**PROBLEM DESCRIPTION**
Using the records provided below, locate and copy each line that contains the word "Adhesive".
══ GIVEN ENTRIES
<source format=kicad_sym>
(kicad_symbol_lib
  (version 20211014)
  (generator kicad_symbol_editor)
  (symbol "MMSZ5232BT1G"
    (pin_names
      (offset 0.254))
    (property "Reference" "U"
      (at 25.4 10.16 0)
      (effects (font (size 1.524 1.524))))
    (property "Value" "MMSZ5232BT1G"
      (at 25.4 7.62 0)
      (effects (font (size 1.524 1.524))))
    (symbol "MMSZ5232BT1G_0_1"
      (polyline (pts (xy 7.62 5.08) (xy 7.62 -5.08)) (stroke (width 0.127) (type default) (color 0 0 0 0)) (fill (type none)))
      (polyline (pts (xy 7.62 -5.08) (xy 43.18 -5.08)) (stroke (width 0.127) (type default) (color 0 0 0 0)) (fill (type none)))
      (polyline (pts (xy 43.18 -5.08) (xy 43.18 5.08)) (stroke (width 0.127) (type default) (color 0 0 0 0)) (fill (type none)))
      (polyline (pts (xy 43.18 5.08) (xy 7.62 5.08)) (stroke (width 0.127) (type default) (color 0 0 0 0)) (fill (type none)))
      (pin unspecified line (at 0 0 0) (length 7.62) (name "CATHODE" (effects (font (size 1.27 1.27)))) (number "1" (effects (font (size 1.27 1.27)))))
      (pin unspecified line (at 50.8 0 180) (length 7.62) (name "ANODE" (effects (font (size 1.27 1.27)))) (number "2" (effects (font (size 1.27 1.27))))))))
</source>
════
══ GIVEN ENTRIES
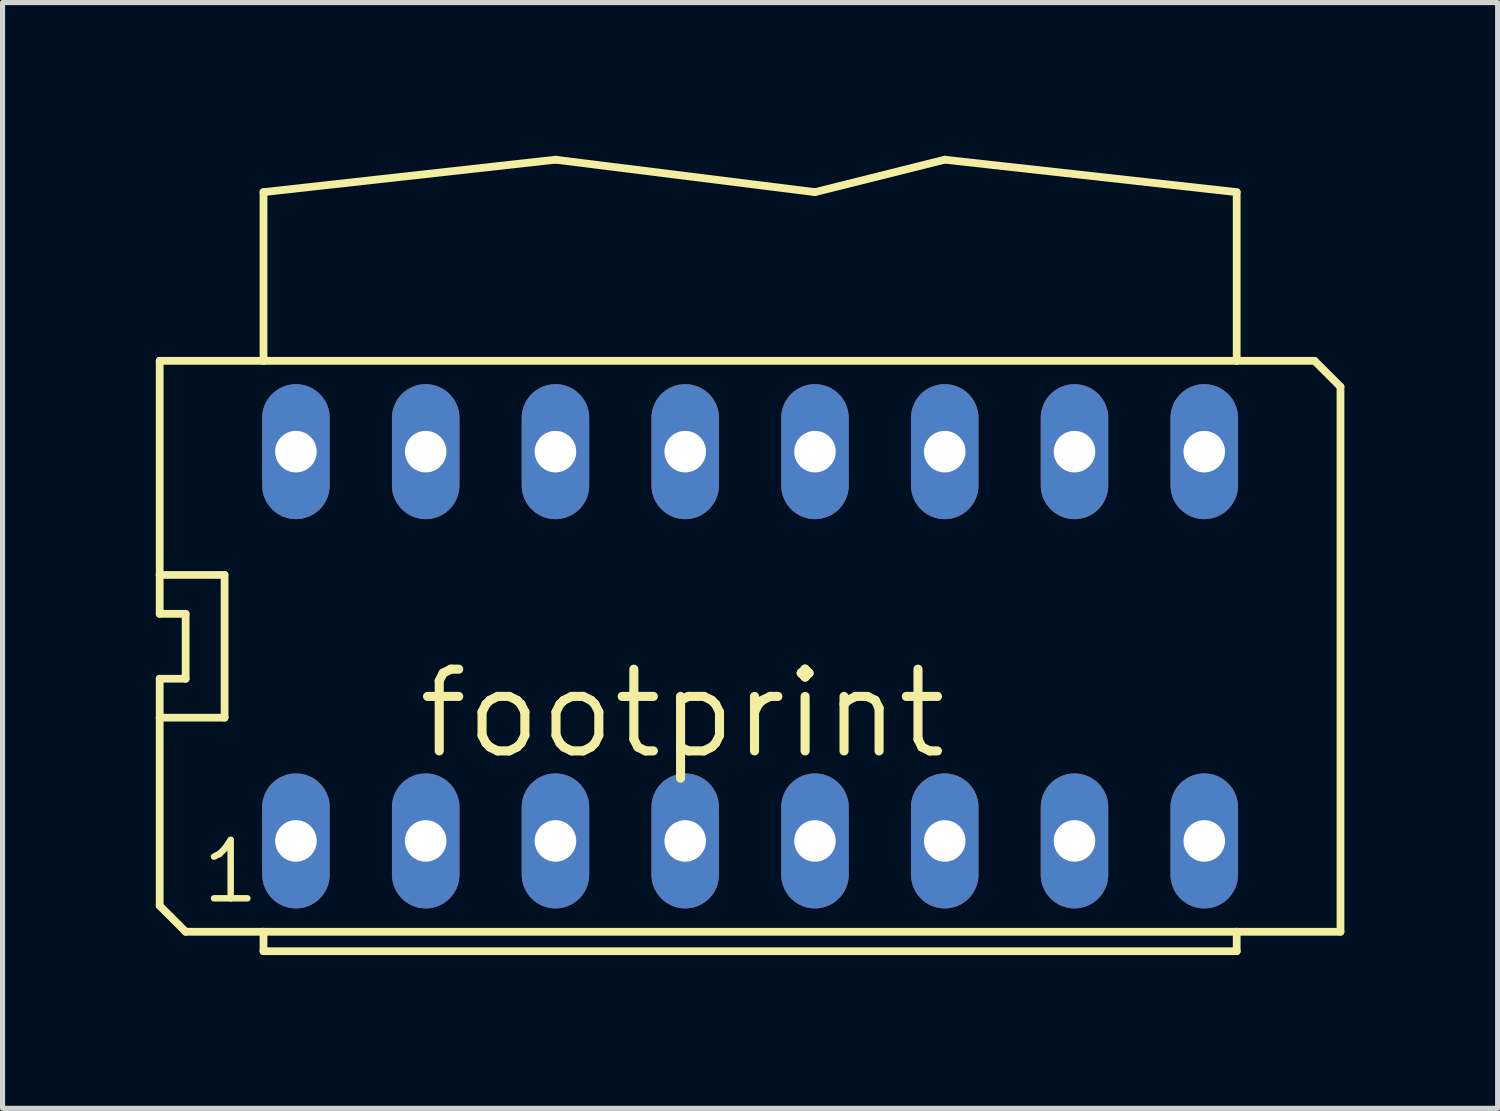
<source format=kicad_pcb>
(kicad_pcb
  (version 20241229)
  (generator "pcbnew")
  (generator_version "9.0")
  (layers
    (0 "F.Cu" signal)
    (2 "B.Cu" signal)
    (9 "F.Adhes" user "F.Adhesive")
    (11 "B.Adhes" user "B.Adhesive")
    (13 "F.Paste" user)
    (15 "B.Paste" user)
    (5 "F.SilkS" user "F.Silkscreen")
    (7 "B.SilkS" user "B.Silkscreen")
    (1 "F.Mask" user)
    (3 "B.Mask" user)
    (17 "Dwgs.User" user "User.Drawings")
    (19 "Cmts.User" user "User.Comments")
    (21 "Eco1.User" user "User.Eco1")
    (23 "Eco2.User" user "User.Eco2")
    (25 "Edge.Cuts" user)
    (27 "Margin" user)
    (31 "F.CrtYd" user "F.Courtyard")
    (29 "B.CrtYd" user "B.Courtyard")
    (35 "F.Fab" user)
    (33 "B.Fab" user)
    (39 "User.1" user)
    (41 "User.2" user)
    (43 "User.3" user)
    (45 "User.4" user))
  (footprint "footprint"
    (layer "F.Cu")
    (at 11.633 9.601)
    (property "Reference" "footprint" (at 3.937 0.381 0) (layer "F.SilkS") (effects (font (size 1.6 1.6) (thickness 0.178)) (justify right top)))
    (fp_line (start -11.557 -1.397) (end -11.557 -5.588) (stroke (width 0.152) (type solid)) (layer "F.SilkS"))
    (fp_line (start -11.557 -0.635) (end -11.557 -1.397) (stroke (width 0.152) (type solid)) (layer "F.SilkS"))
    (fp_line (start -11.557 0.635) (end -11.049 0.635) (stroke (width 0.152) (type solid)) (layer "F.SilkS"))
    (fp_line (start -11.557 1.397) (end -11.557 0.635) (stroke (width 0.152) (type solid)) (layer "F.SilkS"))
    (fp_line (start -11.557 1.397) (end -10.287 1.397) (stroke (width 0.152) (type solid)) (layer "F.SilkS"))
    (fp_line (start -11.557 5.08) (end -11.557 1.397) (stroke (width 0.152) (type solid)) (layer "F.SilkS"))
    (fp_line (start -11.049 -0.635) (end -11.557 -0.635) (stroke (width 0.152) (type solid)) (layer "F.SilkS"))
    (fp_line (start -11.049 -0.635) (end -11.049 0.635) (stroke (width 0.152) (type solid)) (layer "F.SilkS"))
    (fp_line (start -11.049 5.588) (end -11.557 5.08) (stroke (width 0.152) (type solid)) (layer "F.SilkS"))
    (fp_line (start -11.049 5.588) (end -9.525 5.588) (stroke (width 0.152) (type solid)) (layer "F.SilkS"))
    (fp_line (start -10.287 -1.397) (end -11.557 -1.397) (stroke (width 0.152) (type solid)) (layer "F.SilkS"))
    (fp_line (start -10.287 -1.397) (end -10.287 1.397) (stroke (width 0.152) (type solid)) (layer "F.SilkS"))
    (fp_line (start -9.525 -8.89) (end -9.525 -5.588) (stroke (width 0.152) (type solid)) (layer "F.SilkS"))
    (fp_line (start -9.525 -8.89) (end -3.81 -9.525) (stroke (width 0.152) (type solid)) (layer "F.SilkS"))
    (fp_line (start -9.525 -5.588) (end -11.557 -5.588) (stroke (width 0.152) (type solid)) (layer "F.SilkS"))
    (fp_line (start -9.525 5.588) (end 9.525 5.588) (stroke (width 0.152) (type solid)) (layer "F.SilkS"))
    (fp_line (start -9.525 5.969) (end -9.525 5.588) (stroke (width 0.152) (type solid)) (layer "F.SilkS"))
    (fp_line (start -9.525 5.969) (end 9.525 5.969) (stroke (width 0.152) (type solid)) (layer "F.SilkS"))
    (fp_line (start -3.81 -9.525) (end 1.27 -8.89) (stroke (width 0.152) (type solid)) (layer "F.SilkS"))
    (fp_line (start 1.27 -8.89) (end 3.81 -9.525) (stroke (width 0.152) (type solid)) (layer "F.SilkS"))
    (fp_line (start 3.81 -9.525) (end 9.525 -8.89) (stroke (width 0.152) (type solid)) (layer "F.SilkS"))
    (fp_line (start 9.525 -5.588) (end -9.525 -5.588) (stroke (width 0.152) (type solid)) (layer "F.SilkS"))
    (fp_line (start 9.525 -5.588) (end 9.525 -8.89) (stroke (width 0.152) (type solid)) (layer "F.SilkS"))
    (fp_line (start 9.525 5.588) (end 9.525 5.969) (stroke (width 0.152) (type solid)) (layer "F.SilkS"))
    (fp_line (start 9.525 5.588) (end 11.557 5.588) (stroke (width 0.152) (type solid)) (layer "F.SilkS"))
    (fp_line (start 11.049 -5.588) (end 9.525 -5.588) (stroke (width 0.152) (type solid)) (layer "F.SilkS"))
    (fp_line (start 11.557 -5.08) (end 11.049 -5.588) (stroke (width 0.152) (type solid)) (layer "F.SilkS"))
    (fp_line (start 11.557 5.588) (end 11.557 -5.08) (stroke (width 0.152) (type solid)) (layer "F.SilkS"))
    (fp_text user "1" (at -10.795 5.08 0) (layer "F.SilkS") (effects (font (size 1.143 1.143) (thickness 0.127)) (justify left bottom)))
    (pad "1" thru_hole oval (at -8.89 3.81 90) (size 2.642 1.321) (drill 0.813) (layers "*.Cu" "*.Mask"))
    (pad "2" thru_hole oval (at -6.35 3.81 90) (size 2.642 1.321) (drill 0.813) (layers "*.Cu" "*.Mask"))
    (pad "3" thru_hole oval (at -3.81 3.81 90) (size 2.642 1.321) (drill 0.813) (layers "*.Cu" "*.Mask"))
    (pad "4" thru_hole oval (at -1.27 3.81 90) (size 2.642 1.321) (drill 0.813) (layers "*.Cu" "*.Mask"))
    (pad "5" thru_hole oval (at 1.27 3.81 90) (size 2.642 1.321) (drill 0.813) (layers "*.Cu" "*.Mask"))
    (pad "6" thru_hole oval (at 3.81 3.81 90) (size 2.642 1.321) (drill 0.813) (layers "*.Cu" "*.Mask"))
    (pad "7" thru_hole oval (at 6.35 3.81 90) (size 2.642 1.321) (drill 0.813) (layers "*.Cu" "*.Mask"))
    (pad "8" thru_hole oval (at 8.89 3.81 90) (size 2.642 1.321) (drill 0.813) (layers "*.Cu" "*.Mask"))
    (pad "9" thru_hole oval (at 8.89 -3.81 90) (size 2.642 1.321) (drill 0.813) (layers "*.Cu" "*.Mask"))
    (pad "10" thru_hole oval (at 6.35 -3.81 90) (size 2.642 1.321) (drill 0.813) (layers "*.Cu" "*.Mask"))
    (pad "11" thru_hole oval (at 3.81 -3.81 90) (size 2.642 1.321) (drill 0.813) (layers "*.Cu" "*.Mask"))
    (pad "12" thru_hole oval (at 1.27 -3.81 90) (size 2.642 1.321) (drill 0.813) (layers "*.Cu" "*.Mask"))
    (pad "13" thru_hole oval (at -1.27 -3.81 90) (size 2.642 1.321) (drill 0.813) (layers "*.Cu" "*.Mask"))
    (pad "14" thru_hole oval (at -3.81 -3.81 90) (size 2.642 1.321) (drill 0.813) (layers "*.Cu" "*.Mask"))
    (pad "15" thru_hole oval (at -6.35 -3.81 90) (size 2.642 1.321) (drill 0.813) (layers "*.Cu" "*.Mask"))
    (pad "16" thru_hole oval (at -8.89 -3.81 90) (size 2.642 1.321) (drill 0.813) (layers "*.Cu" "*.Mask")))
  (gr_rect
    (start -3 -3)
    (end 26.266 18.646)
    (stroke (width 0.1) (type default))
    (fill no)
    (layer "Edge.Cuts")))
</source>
════
**COMPLETED TASK**
    (9 "F.Adhes" user "F.Adhesive")
    (11 "B.Adhes" user "B.Adhesive")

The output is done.